Desktop Exploration
Just when you thought Google had covered just about everything here on Earth, they’ve come out with a cosmic exploration tool accessible through Google Earth. To get it you have to download and install the latest version of Google Earth 4.2 (available for PC, Mac, or Linux).
Laid out before you are stars, nebulae, and galaxies (including some of the most distant ones ever seen), all accessible through the same navigational tools as regular Google Earth. You also get constellations and a whole Backyard Astronomy layer, complete with images as seen by naked eye and telescopes. Hubble Space Telescope imagery, and two informative layers about the life of a star and the users guide to galaxies complete the opening set. I can imagine that once people get hold of this and play with it for a bit that there will be a blossoming of .kmz files (the overlays) out there for all kinds of tours and educational trips through the cosmos.
This is one of those times in the development of the internet and the World wide Web when I look back over how far we’ve come. The first computer I ever used was a mainframe that our high school had access to from a local research establishment. We programmed it in BASIC, although the advanced types could do FORTRAN or COBOL. The output? Paper printouts. The first computer I ever owned was an Osborne Executive that Mark and I bought in the early 1980s. My first modem followed shortly thereafter. The output? Paper printouts. On the screen it was all ASCII.

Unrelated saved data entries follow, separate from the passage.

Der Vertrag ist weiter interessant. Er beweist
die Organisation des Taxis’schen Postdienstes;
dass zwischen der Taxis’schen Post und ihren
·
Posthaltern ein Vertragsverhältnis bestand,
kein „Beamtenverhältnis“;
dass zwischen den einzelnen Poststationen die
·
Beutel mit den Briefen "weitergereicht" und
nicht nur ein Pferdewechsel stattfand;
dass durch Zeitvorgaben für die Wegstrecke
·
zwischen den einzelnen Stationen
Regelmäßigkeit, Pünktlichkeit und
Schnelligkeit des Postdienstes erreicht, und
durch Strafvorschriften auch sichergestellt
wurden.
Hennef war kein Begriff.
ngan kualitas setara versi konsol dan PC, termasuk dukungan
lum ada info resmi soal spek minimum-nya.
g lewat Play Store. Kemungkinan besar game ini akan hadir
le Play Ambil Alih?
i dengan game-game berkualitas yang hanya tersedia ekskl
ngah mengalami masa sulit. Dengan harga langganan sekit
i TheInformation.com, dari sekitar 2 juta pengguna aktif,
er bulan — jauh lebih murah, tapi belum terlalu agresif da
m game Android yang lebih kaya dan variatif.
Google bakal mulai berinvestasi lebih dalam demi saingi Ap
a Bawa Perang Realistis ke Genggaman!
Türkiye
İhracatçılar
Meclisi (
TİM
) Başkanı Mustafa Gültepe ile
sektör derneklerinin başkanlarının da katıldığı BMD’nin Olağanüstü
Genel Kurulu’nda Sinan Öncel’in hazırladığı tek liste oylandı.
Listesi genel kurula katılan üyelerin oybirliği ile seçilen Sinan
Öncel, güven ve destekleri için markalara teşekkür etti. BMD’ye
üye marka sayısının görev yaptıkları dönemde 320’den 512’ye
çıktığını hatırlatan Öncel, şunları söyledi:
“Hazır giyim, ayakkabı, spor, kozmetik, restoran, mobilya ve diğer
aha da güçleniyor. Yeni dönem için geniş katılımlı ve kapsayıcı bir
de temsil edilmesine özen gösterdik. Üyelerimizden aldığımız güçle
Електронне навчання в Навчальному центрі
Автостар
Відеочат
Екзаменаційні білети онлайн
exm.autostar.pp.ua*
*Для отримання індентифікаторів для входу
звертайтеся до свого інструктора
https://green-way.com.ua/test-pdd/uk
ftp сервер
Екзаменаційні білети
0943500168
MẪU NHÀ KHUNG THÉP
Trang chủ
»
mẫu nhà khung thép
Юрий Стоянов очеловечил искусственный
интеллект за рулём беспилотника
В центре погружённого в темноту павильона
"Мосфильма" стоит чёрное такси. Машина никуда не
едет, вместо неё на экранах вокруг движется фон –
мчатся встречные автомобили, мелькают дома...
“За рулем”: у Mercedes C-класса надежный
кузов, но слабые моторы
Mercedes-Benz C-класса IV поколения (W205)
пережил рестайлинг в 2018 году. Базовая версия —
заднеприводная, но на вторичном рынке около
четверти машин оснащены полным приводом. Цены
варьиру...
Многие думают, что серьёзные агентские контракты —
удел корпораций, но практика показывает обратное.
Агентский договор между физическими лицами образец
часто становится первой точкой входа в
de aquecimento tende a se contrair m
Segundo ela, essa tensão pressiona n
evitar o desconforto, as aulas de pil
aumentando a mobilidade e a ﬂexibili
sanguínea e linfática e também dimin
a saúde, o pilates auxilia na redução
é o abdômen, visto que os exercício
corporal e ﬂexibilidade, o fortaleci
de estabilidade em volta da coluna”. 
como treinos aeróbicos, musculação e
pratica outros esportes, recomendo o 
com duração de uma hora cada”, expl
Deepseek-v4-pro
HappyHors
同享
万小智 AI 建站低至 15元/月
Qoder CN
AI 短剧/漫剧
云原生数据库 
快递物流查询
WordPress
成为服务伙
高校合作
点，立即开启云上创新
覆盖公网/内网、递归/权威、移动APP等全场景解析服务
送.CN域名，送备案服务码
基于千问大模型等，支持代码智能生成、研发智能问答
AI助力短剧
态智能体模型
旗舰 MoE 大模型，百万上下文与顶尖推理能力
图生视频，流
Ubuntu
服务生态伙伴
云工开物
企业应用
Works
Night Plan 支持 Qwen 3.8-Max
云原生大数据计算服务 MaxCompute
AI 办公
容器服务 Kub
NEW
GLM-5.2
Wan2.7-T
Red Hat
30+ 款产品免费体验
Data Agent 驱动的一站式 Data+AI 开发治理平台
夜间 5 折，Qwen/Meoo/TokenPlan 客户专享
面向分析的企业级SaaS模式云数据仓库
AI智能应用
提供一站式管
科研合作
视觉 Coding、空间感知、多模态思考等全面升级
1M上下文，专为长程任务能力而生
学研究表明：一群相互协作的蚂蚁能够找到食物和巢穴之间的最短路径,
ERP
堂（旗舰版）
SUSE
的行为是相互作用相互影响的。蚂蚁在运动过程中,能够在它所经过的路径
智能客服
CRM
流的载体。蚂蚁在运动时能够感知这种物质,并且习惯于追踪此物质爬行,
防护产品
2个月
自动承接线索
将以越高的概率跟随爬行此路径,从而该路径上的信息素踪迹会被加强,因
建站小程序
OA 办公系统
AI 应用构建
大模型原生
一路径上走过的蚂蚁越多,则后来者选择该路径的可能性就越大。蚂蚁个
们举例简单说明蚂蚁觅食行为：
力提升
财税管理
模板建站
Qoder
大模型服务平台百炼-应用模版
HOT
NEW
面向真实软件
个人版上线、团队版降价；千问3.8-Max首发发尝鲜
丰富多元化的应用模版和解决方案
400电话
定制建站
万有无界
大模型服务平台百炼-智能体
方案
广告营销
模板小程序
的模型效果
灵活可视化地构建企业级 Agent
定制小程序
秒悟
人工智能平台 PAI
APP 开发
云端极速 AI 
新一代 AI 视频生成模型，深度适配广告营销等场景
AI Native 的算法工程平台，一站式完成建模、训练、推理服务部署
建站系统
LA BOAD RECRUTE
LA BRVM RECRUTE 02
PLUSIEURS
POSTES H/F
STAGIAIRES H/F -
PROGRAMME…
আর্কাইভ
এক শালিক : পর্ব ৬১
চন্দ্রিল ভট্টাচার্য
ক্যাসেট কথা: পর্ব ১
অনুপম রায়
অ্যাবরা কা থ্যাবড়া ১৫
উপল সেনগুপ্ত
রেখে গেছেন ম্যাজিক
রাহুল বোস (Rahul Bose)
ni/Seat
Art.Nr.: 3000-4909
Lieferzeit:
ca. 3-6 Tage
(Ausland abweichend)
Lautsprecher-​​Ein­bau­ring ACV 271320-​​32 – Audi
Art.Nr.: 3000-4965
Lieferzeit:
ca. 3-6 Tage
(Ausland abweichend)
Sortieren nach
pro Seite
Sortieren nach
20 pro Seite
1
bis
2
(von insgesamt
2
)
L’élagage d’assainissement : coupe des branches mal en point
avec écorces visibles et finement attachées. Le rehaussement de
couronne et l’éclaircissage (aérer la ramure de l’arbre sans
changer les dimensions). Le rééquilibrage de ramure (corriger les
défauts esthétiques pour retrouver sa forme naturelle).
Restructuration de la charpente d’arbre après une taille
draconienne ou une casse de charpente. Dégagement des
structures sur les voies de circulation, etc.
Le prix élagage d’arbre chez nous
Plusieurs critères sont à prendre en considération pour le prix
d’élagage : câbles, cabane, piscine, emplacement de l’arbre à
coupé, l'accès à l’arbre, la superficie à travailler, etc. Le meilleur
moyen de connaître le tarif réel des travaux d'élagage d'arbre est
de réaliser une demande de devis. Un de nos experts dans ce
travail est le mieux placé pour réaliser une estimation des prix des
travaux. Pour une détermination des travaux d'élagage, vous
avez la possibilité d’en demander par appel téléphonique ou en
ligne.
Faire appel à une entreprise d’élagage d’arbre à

In record time we went from that tiny 128K machine to Kaypros and Dells, each one bringing us more and more capability for office apps, plus access to content on what was becoming the Internet. Today, almost a quarter century later, we’re reaching out to the cosmos with Google and other accessible tools. The other night I was watching movies on my computer and had to stop and marvel for a second about how commonplace it all is now. But, 25 years ago, not so much. If anybody had told me then that I’d be accessing images from an orbiting space telescope, using my computer and a network to send my work to clients around the world, and exploring the distant cosmos with a program that made it as easy as a mouse clickâwell, I wouldn’t have believed them.
For those of you who have grown up with the wonders of the Web and Internet at your fingertips, it’s all as new as today. I think it’s great and now I’m going to stop reminding myself about the distant past. The future’s here folks. Enjoy!
Now, go download the new Google Earth and get to work exploring!